James and his partners sold the bridge to a foreign company. Byrne said James is using those profits to help fund his campaign for governor.
Byrne criticized James outside the studio of WMRK-107.9 FM, where he was on air on a conservative talk radio show for two hours on Friday. He said James did not want to come on Friday to talk about the expressway even though he has talked extensively about the project and his success as a businessman.
James issued a challenge to Byrne on April 22 to participate in a series of debates.
"It's time to bring all of the attacks and allegations out in the open. Let's take this beyond dueling press releases and talk show chatter. I call upon Bradley Byrne to debate me, face-to-face, in a public forum," he said in a release at the time.
The men appeared together last week on the Leland Live program in the Birmingham market.
"Basically our polling numbers show (Byrne) is falling and he's in third place and going down. It just wasn't wise or feasible at this time to go on the show," Hall said. "We had a debate on Leland Live and we were there for two hours. ... It was a thorough conversation between the two of them. They debated the issues.
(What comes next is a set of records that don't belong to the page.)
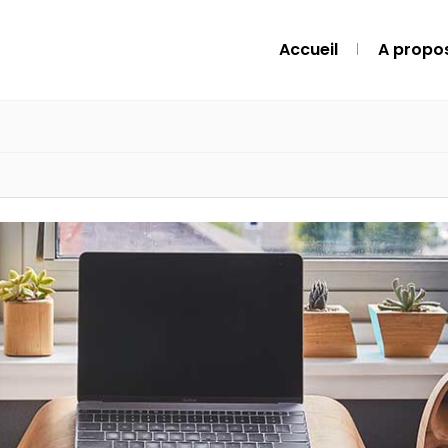
Accueil
A propo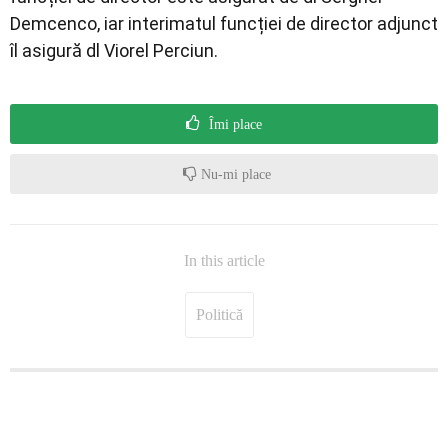
Demcenco, iar interimatul funcției de director adjunct
îl asigură dl Viorel Perciun.
Îmi place
Nu-mi place
In this article
Politică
That was as good as it gets."
James' original challenge stemmed from the first public dispute between the two men following an April 20 article in the Montgomery Advertiser, which pointed out that ads attacking Byrne were funded by a political action committee that received money from PACs that received hundreds of thousands of dollars directly and indirectly from the Alabama Education Association's PAC.
Byrne has had to dedicate much of his advertising to defending ads attacking him as a liberal trial lawyer who supported Democrats.
Byrne's campaign alleged, because some of the money went through PACs operated by a consultant who was hired by James to help raise funds, that his campaign was involved in the attack.
James said his campaign did not conspire directly or indirectly with AEA to run the ads against Byrne. In later ads, he alleged Byrne was desperate.
Hall said Byrne had dropped to third place in their polling.
An independent poll released this week indicated Byrne with a narrow lead over James. Byrne said Friday that he leads a very tight race between the two candidates with others in contention including former Chief Justice Roy Moore and state Rep. Robert Bentley of Tuscaloosa.
Other Republican candidates include Bill Johnson of Prattville, James Potts of Bibb County and Charles Taylor of Daphne.